| ASSIGNMENT |
For the string "right", report how many lines in the records below contain it, and nothing more.

| DATA FOR PROCESSING |
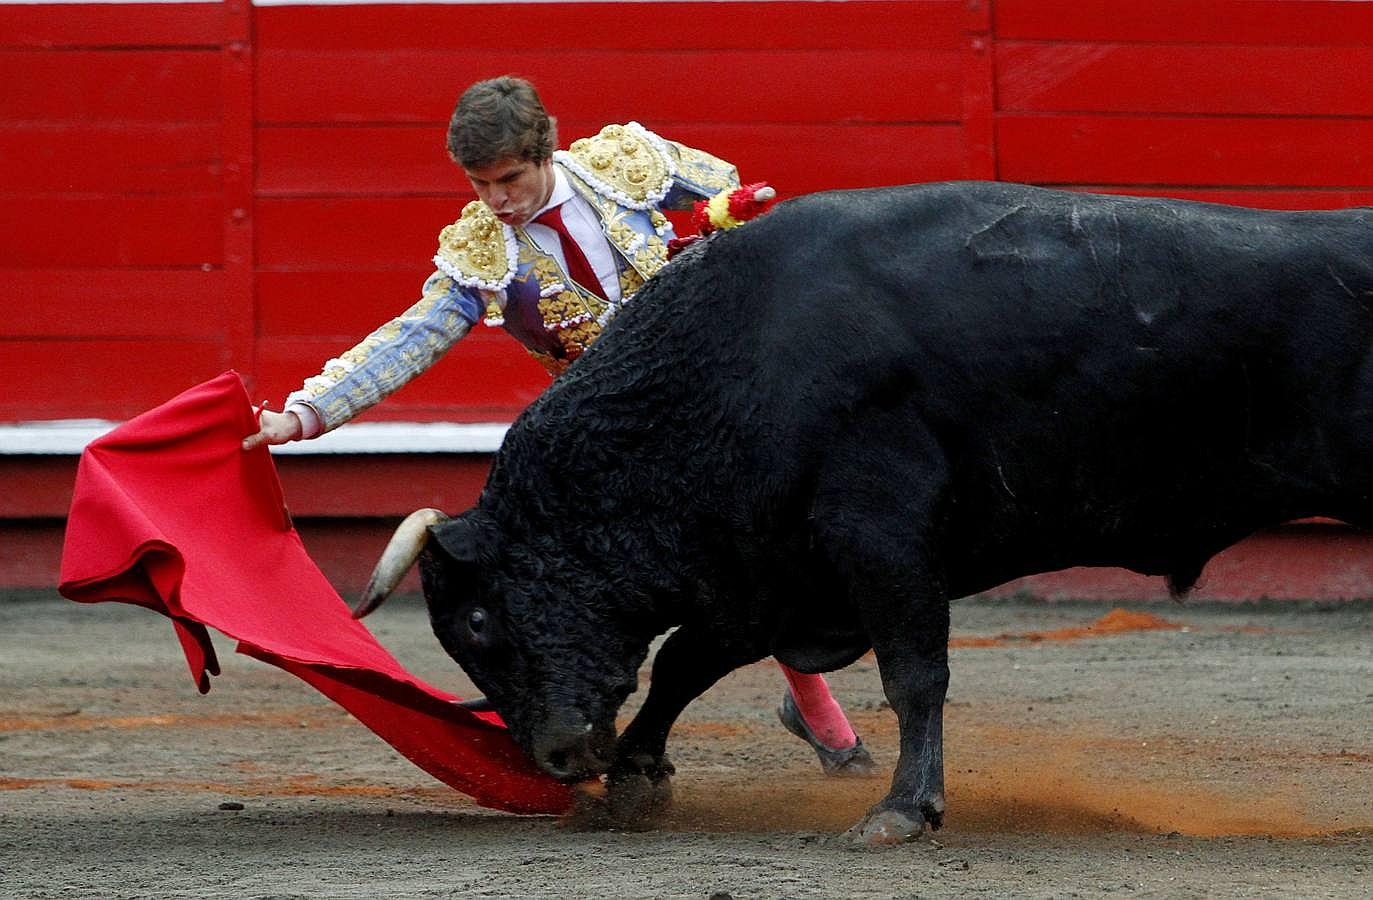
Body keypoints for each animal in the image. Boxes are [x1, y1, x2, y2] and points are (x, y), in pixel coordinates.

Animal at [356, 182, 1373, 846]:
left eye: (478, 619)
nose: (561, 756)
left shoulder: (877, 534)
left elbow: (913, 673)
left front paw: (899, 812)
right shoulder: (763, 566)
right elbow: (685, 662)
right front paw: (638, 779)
--
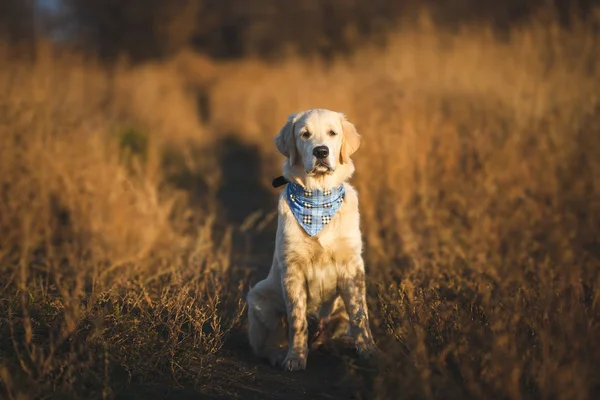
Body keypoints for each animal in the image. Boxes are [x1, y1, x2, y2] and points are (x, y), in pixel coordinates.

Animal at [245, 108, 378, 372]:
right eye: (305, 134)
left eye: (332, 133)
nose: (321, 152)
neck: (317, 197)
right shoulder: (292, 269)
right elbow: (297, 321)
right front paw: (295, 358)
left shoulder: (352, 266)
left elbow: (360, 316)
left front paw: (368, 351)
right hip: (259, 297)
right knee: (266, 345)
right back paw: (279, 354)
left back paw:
* * *
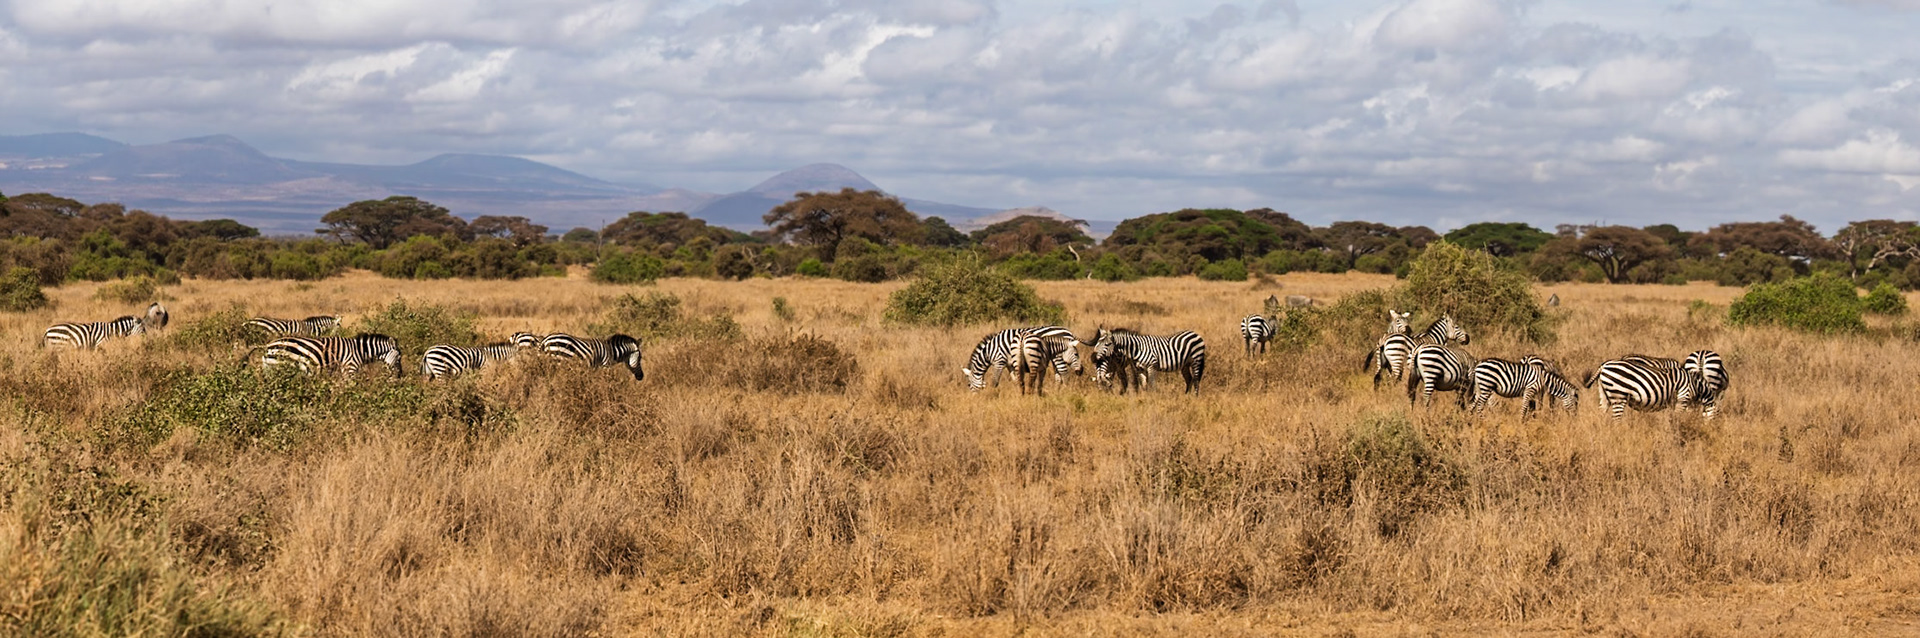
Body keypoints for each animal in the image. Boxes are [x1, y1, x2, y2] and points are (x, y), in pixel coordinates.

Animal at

| ANSWER BELOW |
10